> **Task directions**
Translate this sentence from the forum post below about the BTX loader rebooting into Spanish: "Due to Limited Internet Speeds (Sprint Cell Network / No High Speed Available In Area) I was not able to download a whole lot in a short time frame, but still working on getting some others to test."

-- Text follows --

# BTX Loader & SATA Promise PDC40718 SATA300 controller Will Not Boot



## ajsmith21 (Jan 22, 2013)

Issue:
BTX Loader Keeps rebooting the system on many versions of the FreeBSD Boot Disc's

Versions Tested:

7.0-RELEASE-i386-livefs           
FreeBSD-9.1-RELEASE-i386-disc1
8.0-RELEASE-i386-bootonly  
8.0-RELEASE-i386-livefs
FreeBSD-8.3-RELEASE-i386-livefs

Due to Limited Internet Speeds (Sprint Cell Network / No High Speed Available In Area) I was not able to download a whole lot in a short time frame, but still working on getting some others to test. The system that is running on the FreeBSD 6.2-RELEASE-p11 (revision 199506) and running FreeNAS Server Version: 0.686.3 (revision 3011) built on Thu Mar 13 19:20:49 CET 2008 So I am aware the FreeBSD was able to Install before. On i386-full on AMD Athlon(tm) XP 2200+ running at 1799 MHz I have done a lot of research about why it is rebooting on me over and over and found
many places that users have found it to be a BTX Loader issue with SATA Controller Cards giving it an error message.

-- Text concluded --
-- Available data follows --

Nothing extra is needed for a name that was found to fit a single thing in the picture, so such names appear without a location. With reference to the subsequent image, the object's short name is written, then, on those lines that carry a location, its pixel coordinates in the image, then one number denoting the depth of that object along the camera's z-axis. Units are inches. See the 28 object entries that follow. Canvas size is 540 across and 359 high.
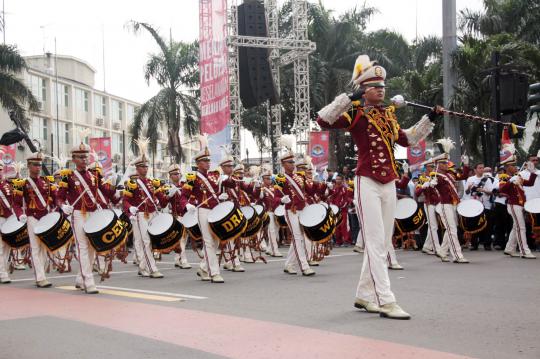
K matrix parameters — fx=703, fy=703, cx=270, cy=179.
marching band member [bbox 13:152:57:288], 452.8
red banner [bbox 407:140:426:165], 839.7
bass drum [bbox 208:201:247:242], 443.5
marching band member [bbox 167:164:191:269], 543.5
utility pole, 835.4
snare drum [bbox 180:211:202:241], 510.6
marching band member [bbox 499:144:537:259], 566.6
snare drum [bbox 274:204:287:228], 694.6
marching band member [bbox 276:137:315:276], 475.8
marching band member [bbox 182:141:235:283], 447.8
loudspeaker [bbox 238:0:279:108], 1182.3
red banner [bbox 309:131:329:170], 948.6
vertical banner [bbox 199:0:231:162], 993.5
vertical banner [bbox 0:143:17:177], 601.1
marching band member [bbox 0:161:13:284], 481.1
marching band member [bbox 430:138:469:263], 530.3
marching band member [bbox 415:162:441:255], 568.7
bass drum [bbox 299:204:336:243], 467.8
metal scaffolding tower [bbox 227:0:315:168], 1105.4
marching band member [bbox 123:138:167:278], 509.4
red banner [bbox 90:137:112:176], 997.2
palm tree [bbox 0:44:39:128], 1156.5
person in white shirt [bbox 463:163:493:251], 649.6
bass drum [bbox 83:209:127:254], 409.4
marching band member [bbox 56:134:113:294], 412.8
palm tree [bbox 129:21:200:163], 1328.7
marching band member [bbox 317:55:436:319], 286.0
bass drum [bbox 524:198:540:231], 565.9
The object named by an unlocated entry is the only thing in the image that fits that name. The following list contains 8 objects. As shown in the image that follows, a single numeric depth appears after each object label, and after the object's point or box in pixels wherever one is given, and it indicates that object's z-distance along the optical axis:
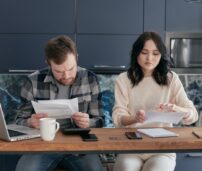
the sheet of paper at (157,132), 2.92
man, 3.10
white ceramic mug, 2.77
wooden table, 2.72
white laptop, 2.76
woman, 3.38
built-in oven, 4.12
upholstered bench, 4.12
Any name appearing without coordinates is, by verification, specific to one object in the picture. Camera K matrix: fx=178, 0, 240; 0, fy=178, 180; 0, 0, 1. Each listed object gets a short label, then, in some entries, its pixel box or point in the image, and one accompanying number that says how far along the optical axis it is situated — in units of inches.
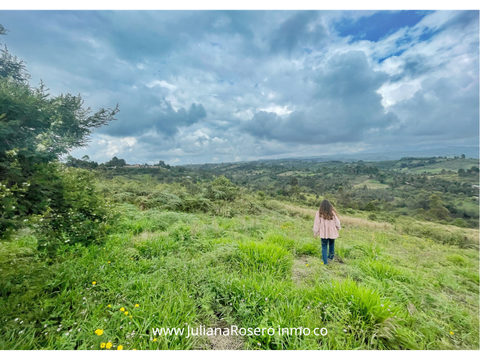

-- Available data concluded --

> **Problem solution**
Debido a las velocidades limitadas de Internet (red celular de Sprint / no hay alta velocidad disponible en la zona), no pude descargar gran cosa en poco tiempo, pero sigo trabajando para conseguir algunas otras para probarlas.